A quantitative PCR instrument, also called real-time PCR machine, is an analytical instrument that amplifies and detects DNA. It combines the functions of a thermal cycler and a fluorimeter, enabling the process of quantitative PCR. Quantitative PCR instruments detect fluorescent signals produced during DNA amplification, which correlate with the amount of DNA generated. This allows for precise quantification of specific DNA present in a sample. These instruments are used in many applications, including gene expression analysis, detection of genetic variations, genotyping, and diagnostics of bacterial and viral pathogens.

The first quantitative PCR machine was described in 1993, and two commercial models became available in 1996. By 2009, eighteen different models were offered by seven different manufacturers. Prices range from about 4,500 to 150,000 USD. Many configurations of real-time PCR instruments became available on the market, with most commonly used systems designed to accommodate 96- or 384-well plates. Principal performance dimensions include thermal control, fluorescence detection (fluorimetry), and sample throughput.

A quantitative PCR instrument is usually equipped with integrated software for real-time data acquisition and analysis, including quantification, melting curve analysis, and quality control metrics. Most systems use Peltier-based thermal blocks.

==Thermal control==
Efficient performance of quantitative PCR requires rapid, precise, thermal control.

30 cycles of PCR have been demonstrated in less than 10 minutes. Rapid cycling provides several benefits, including, reduced time to result, increased system throughput and improved reaction specificity. In practice however, engineering trade-offs between ease of use, temperature uniformity, and speed, mean that reaction times are typically more than 25 minutes.

Thermal non-uniformity during temperature cycling contributes to variability in PCR and, unfortunately, some thermocyclers do not meet the specifications claimed by manufacturers. Increasing the speed of thermal cycling generally reduces thermal uniformity, and can reduce the precision of quantitative PCR.
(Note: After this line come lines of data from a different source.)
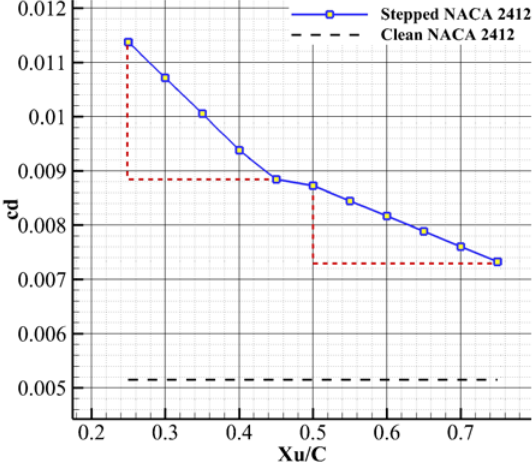
Figure 12. The variation of the drag coefficient at different step locations ( Re = 5.9 × 10 6 and α = 2.5 ◦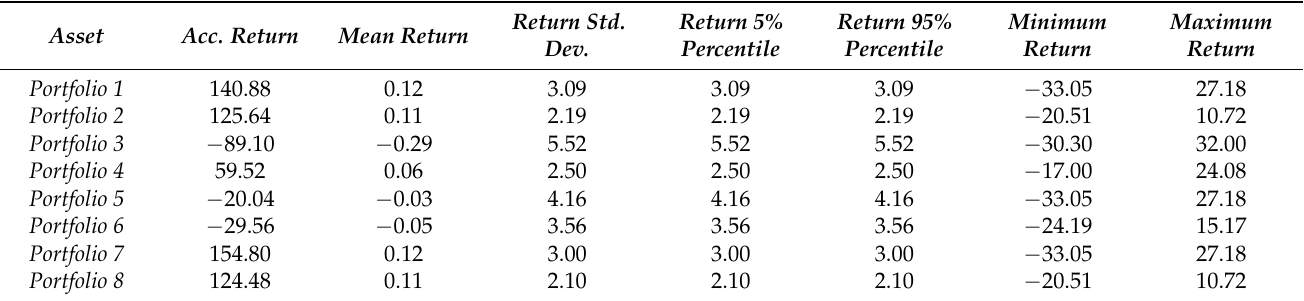
Table 5. Performance of the 8 simulated portfolios for a theoretical investor that pays no stock trading fees and future trading roll-over costs.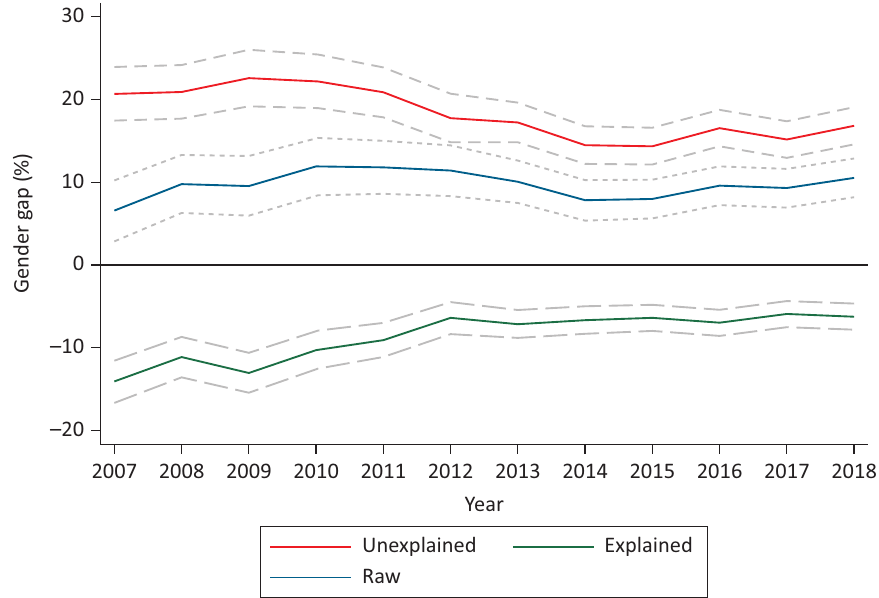
Figure 1. Wage gap decomposition. Notes: Raw gender wage gap is measured as ln(wage men)—ln(wage women); solid lines refer to point estimates; dashed lines denote 95% confidence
The temperature uniformity also has a direct effect on the ability to discriminate different PCR products by performing melting point analysis. In addition to uniformity, the resolution with which instruments are able to control temperature is a factor which affects their performance when performing high resolution melting analyses.

Therefore, speed, precision and uniformity of thermal control are important performance characteristics of quantitative PCR instruments.

==Fluorimetry==
Quantitative PCR instruments monitor the progress of PCR, and the nature of amplified products, by measuring fluorescence.

The range of different fluorescent labels that can be monitored, the precision with which they can be measured, and the ability to discriminate signals from different labels, are relevant performance characteristics.

By using an instrument with sufficient optical channels and extensive assay optimisation, up to 7 separate targets can be simultaneously quantified in a single PCR reaction. However, even with extensive optimisation, the effective dynamic range of such multiplex assays is often reduced due to interference between the constituent reactions.

The noise in fluorescence measurements affects the precision of qPCR. It is typically a function of excitation source intensity variation, detector noise and mechanical noise. Multi factorial analysis has suggested that the contribution of mechanical noise is the most important factor, and that systems with no moving parts in their optical paths are likely to provide improved quantitative precision.

In addition, when performing high resolution melting analyses, one factor that affects the sensitivity of heteroduplex detection is fluorimetric precision.

Therefore, the number of optical channels and the level of noise in fluorescence measurements are also important performance characteristics of quantitative PCR instruments.